** begin Supplied entries **
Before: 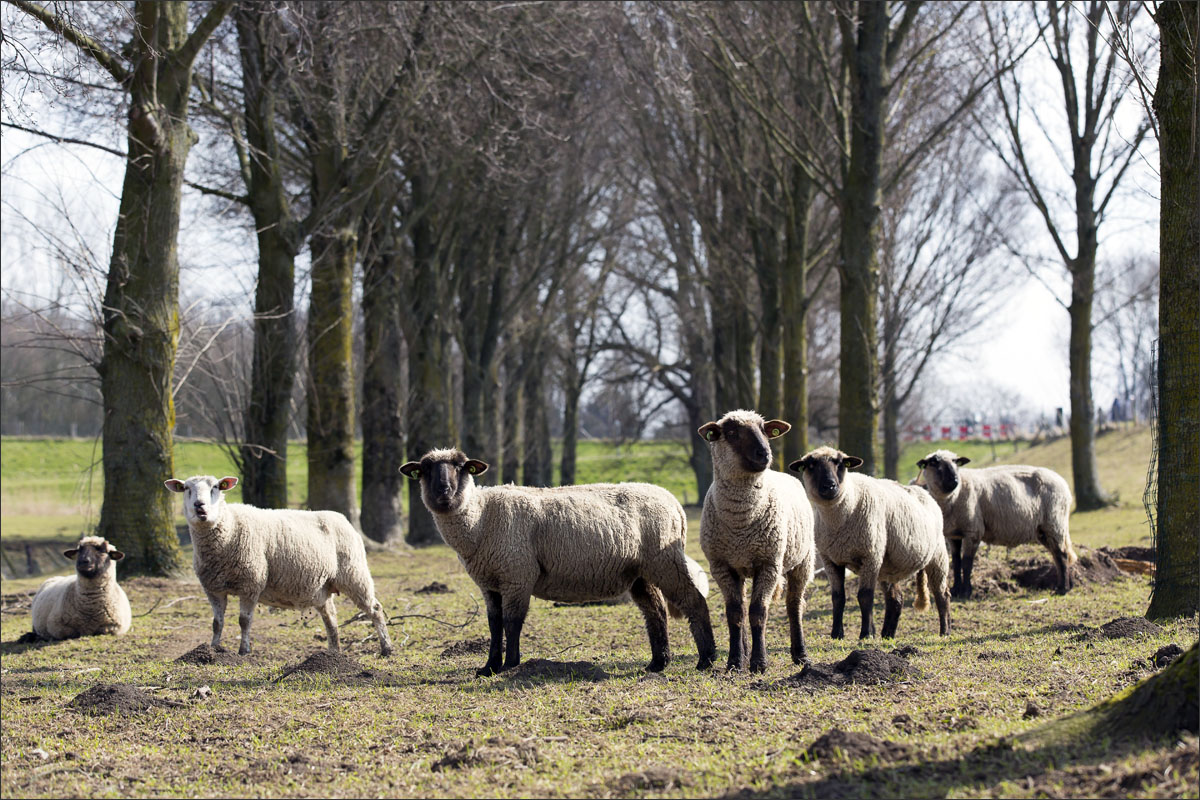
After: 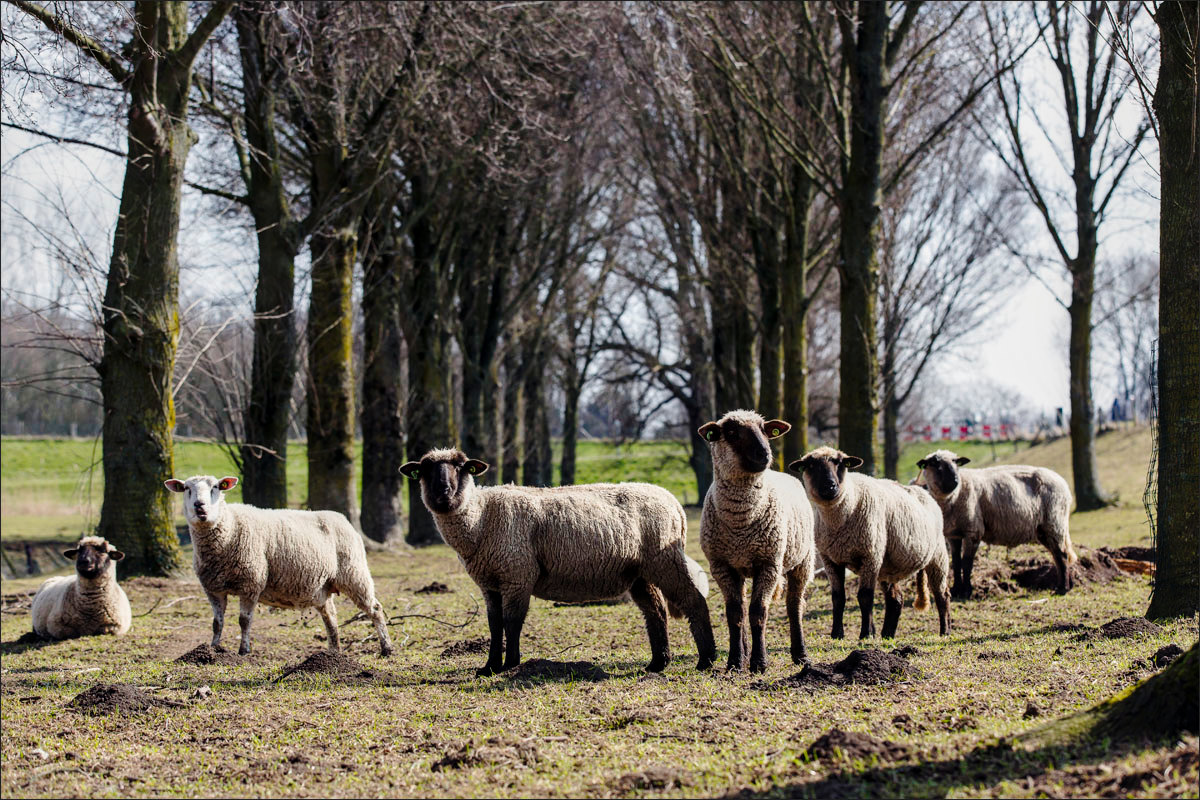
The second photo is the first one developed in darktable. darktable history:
local contrast: on, module defaults
tone curve: curves: ch0 [(0, 0) (0.181, 0.087) (0.498, 0.485) (0.78, 0.742) (0.993, 0.954)]; ch1 [(0, 0) (0.311, 0.149) (0.395, 0.349) (0.488, 0.477) (0.612, 0.641) (1, 1)]; ch2 [(0, 0) (0.5, 0.5) (0.638, 0.667) (1, 1)], preserve colors none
** end Supplied entries **
Rewrite the records with "photo" changed to "image" and everything else left as it is. Leave the pictures out of your answer.

▶ Output for this task
Before: 
After: 
The second image is the first one developed in darktable. darktable history:
local contrast: on, module defaults
tone curve: curves: ch0 [(0, 0) (0.181, 0.087) (0.498, 0.485) (0.78, 0.742) (0.993, 0.954)]; ch1 [(0, 0) (0.311, 0.149) (0.395, 0.349) (0.488, 0.477) (0.612, 0.641) (1, 1)]; ch2 [(0, 0) (0.5, 0.5) (0.638, 0.667) (1, 1)], preserve colors none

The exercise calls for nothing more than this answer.